▸ WHAT THE TASK ASKS
Could you continue the article on prison cell phone jamming below, starting right after its final sentence?

▸ TEXT EXCERPT

Cell phone jamming is not only illegal, but a blunt, potentially ineffective instrument when not used by the federal government in rare instances,’’ according to a statement on the website of CTIA-The Wireless Association, the industry group.
By taking this stance the industry is essentially enabling other illegal activity, corrections officials argue, activity that can have deadly consequences.
Carl Lackl, a witness in a Baltimore murder case, was gunned down outside his Rosedale home in 2007 after the murder suspect ordered the hit via a cell phone from jail. The 24-year-old man most responsible for Lackl’s death was convicted and sentenced last month to four consecutive life terms.
In April, federal indictments against another gang, the Black Guerrillas, charged that its members were coordinating street drug sales from their cells in Maryland prisons through the use of cell phones smuggled in by correctional officers.

▸ EXTRACTED MATERIAL
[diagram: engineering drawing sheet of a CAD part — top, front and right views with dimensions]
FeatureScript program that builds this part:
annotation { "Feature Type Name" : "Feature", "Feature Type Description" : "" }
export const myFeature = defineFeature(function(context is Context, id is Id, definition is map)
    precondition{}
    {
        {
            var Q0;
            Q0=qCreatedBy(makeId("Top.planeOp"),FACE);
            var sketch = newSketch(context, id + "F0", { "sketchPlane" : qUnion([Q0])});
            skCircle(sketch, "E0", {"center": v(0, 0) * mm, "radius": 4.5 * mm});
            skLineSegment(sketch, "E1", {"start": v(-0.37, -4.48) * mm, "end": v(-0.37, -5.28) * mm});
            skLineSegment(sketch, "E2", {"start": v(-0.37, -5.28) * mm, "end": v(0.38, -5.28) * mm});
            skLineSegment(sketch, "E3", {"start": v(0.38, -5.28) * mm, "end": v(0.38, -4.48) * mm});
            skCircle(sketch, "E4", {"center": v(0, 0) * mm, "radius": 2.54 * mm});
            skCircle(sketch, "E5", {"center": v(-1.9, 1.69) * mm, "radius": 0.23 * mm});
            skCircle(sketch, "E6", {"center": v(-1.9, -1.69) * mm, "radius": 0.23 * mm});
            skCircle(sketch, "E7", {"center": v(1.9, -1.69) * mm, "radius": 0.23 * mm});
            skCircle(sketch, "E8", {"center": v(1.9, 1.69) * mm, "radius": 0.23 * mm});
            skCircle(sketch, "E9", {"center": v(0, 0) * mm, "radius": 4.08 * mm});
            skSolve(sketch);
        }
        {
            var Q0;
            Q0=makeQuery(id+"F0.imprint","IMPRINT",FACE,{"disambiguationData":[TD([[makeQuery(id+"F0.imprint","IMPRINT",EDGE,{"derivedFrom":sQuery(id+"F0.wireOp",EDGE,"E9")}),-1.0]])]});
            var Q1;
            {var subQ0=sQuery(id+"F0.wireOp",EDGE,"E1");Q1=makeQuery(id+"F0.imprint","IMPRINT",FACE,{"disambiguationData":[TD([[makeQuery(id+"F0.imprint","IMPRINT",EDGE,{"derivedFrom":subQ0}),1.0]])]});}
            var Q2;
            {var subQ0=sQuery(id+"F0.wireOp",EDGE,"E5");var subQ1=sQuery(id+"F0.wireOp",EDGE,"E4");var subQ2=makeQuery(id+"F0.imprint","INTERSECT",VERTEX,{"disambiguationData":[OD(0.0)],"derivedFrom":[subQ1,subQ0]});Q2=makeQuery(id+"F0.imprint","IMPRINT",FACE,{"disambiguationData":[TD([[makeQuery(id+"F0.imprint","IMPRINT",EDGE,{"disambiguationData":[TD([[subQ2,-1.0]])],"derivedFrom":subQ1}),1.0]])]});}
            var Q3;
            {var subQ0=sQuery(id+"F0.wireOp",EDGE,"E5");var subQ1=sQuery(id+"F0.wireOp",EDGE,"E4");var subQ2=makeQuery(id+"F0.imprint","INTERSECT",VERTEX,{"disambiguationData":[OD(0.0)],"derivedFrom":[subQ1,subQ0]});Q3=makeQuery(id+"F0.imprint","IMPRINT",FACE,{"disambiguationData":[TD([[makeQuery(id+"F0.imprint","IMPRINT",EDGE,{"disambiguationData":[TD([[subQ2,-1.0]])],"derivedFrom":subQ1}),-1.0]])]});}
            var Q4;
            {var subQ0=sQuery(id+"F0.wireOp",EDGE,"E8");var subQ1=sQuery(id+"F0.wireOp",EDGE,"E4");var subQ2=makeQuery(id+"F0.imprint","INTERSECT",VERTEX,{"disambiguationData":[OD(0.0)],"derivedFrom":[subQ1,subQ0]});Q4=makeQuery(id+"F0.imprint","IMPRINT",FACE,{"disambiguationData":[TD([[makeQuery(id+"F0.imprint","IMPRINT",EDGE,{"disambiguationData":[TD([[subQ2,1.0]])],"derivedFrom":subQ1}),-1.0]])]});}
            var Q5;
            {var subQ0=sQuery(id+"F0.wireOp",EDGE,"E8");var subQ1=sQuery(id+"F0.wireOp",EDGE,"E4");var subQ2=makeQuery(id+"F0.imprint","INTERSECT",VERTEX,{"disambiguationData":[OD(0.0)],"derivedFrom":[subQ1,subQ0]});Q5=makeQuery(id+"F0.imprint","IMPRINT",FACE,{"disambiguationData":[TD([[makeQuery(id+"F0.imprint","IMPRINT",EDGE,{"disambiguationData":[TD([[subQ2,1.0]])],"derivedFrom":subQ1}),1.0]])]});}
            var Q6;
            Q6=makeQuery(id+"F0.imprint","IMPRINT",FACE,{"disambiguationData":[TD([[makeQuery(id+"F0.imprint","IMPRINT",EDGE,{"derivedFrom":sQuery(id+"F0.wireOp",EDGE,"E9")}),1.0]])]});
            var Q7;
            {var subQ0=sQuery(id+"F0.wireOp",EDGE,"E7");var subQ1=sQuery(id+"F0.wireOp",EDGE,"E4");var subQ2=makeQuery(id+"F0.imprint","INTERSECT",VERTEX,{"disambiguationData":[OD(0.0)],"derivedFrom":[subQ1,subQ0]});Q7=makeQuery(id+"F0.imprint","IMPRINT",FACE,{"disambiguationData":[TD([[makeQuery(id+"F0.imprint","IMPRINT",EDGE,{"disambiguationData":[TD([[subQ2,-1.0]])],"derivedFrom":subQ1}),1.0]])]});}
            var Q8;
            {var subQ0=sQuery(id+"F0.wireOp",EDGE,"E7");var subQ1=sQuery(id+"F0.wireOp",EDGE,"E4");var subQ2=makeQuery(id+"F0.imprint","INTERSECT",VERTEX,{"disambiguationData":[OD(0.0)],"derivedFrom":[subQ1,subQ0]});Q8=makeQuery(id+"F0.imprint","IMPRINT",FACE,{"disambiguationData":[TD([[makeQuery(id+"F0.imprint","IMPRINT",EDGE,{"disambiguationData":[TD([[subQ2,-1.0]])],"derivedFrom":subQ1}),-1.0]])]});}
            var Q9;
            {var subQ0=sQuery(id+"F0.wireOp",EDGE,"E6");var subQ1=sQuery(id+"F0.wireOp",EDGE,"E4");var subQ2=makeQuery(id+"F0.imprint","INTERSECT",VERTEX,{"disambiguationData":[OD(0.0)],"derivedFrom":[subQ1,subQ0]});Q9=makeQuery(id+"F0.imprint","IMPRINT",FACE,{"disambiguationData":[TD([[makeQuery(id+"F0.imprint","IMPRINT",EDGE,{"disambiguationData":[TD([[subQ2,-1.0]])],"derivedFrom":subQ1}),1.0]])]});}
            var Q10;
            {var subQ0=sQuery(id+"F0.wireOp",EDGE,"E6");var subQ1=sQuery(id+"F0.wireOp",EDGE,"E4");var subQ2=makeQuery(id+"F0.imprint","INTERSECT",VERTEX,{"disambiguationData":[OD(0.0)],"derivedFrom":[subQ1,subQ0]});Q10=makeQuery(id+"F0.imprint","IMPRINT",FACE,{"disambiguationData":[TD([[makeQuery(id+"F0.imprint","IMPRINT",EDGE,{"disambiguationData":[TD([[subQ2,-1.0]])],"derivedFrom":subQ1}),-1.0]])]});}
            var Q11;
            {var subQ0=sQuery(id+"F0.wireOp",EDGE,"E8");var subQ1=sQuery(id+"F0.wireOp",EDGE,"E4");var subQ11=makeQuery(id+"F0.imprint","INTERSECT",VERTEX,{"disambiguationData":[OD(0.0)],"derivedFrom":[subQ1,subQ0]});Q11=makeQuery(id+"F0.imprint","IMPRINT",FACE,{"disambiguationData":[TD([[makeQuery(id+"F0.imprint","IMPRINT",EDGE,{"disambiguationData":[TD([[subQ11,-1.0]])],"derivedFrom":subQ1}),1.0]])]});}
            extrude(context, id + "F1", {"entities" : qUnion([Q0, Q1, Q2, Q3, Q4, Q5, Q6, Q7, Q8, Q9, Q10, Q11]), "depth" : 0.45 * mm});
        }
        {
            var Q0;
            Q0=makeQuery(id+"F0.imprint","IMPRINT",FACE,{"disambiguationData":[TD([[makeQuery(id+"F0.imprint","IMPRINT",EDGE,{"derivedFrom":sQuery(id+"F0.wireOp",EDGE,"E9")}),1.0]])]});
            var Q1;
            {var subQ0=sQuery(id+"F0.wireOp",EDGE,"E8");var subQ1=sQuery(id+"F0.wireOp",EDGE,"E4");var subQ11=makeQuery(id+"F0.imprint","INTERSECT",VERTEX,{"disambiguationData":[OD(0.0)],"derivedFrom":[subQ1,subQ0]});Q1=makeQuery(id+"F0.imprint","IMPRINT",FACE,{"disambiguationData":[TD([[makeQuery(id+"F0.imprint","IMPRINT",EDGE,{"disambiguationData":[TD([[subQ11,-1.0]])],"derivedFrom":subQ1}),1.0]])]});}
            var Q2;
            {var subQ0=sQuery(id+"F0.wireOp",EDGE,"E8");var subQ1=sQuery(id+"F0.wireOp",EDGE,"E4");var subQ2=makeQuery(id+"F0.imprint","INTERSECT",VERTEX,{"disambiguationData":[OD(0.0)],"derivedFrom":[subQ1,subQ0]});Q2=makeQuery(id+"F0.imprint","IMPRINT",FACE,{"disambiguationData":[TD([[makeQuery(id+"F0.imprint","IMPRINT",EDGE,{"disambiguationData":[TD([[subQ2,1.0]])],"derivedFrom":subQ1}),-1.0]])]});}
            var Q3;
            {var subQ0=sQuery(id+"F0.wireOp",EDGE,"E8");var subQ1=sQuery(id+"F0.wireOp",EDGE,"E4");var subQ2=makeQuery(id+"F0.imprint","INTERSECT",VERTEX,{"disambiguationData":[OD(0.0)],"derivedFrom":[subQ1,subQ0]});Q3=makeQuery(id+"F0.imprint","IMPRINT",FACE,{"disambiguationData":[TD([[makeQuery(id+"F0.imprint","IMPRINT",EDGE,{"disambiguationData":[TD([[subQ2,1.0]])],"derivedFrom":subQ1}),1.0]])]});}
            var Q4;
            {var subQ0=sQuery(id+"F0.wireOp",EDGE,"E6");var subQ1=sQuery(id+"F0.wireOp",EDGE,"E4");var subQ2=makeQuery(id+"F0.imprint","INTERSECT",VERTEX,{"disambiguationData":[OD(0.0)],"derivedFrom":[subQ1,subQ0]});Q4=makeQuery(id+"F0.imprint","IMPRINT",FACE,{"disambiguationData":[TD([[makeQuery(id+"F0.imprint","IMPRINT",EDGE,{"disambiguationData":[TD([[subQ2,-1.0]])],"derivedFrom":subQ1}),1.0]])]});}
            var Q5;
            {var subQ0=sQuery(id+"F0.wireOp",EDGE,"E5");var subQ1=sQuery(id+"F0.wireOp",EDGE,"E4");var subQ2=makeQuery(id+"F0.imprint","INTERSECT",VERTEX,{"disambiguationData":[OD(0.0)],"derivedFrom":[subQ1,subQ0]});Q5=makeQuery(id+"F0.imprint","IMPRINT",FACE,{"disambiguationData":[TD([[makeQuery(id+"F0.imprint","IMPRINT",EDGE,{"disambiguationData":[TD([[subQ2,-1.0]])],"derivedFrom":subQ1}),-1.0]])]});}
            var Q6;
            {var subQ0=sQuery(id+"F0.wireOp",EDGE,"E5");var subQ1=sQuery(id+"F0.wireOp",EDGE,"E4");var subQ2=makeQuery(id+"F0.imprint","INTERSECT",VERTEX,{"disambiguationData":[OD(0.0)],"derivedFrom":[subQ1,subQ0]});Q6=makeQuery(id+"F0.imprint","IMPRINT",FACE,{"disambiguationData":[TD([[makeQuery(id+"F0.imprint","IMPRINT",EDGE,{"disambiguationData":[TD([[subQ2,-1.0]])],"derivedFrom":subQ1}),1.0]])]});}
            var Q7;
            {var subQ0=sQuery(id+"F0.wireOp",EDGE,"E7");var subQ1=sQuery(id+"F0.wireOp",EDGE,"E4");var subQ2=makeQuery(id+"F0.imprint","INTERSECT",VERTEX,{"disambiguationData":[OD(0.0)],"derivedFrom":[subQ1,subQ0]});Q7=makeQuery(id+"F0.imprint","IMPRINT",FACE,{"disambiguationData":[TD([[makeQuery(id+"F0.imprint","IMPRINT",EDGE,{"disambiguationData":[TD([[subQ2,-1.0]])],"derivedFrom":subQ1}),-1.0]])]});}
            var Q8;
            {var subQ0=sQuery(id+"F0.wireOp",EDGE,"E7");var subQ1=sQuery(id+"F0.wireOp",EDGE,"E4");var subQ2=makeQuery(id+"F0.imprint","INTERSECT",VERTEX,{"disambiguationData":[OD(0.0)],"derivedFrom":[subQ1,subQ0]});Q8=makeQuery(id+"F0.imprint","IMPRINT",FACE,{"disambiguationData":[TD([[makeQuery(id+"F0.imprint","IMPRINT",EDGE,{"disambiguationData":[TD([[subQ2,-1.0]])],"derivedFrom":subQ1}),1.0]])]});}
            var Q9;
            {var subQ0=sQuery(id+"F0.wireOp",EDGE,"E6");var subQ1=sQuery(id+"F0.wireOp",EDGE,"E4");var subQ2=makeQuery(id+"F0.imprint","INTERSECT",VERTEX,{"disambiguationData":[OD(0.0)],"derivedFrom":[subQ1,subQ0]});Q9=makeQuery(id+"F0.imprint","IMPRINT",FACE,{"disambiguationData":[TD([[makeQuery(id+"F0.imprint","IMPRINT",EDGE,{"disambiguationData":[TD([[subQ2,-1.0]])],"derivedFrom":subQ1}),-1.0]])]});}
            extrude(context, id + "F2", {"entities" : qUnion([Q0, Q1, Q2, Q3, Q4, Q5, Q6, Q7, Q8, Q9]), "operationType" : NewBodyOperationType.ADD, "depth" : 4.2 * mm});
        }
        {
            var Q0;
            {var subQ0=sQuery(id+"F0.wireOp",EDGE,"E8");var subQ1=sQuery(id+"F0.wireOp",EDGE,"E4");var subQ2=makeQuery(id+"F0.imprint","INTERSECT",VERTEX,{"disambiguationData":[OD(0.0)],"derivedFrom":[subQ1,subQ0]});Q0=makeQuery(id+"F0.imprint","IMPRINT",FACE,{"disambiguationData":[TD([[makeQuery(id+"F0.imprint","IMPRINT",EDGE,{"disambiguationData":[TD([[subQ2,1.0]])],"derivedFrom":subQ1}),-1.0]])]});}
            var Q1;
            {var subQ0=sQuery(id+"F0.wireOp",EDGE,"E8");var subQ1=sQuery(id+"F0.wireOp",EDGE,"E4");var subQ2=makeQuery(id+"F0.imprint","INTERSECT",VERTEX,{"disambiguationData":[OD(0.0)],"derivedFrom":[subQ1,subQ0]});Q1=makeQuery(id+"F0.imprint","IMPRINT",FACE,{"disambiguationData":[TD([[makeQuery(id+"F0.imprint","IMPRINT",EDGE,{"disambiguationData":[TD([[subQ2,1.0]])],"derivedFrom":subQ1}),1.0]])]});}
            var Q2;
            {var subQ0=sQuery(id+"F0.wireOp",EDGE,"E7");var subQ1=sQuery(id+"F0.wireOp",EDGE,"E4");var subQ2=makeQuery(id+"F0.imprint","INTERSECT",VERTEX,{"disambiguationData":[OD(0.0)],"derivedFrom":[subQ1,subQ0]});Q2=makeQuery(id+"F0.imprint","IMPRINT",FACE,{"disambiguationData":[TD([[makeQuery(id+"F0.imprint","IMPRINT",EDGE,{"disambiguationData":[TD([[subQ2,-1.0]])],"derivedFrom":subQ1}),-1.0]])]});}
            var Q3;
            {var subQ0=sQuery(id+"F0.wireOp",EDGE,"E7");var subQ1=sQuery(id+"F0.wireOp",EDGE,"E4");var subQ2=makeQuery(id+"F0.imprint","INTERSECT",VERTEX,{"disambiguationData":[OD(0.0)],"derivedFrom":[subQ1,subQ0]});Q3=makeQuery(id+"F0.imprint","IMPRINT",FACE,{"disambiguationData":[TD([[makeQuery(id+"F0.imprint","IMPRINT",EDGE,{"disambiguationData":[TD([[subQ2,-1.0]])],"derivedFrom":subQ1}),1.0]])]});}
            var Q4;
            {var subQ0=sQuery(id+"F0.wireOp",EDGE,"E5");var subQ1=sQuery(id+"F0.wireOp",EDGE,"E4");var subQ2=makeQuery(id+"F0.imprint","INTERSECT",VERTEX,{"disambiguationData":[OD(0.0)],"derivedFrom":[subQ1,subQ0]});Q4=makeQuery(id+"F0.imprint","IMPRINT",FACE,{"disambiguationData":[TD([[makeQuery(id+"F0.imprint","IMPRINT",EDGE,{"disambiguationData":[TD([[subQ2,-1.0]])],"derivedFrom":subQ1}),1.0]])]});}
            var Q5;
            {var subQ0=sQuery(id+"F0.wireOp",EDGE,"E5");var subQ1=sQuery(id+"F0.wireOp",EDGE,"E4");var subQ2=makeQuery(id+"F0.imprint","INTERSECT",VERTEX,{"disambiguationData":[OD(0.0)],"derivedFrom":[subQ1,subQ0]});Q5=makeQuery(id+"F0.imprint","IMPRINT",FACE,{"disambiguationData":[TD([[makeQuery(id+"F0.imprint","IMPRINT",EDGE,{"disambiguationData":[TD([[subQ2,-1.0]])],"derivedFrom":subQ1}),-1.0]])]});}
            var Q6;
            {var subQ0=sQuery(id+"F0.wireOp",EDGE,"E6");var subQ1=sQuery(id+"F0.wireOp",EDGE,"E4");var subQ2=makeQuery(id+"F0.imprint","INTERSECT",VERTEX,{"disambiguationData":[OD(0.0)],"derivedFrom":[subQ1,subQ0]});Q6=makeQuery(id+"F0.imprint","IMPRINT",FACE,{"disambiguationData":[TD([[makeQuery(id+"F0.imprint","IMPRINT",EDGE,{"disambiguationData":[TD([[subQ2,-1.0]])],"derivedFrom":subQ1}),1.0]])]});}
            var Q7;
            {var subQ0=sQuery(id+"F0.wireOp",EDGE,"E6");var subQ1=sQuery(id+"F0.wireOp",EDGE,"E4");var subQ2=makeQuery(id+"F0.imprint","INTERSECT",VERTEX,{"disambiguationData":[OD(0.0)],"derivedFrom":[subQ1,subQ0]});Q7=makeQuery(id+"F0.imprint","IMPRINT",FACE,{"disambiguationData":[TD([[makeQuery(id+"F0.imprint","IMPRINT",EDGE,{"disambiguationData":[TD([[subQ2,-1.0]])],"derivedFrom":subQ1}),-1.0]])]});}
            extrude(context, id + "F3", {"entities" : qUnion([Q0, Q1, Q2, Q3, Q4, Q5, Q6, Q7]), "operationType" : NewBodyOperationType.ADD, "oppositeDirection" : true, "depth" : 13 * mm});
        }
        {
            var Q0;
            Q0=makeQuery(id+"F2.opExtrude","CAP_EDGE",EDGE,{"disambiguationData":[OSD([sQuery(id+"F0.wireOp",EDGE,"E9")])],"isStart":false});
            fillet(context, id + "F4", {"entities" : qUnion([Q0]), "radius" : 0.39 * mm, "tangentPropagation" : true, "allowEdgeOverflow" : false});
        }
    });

▸ TASK OUTPUT
When Baltimore police interrupted a meeting of the Black Guerrillas in Druid Hill Park, imprisoned gang leader Eric Brown called his street lieutenants and chastised them for holding such a public gathering – one of many cell phone calls that was secretly taped by federal investigators, according to court papers.
The ease with which cell phones are smuggled into prisons makes the prospect of jamming their signals much more attractive to corrections chiefs than trying to locate the phones with special dogs.
Demo of jamming for the media
South Carolina Corrections Director Jon Ozmint was so concerned about contraband cell phones in his prisons – and determined to block their use – that he invited a Florida company to hold a demonstration of jamming equipment at a maximum-security prison outside Charleston last November. He did so, even though use of the devices is illegal without special approval from the Federal Communications Commission.
“I knew jamming technology was out there on the street and it worked,” said Ozmint. “Other countries were using it. ”
The prisons chief invited CellAntenna Corp. to the Lieber Correctional Institution along with another group of cell phone-junkies, the local media. It was a bold move.
It’s against federal law to block wireless communications. The FCC does have the power to grant exceptions to the law to federal agencies, but it has been less open to local law enforcement and halted a similar demonstration last year in Washington.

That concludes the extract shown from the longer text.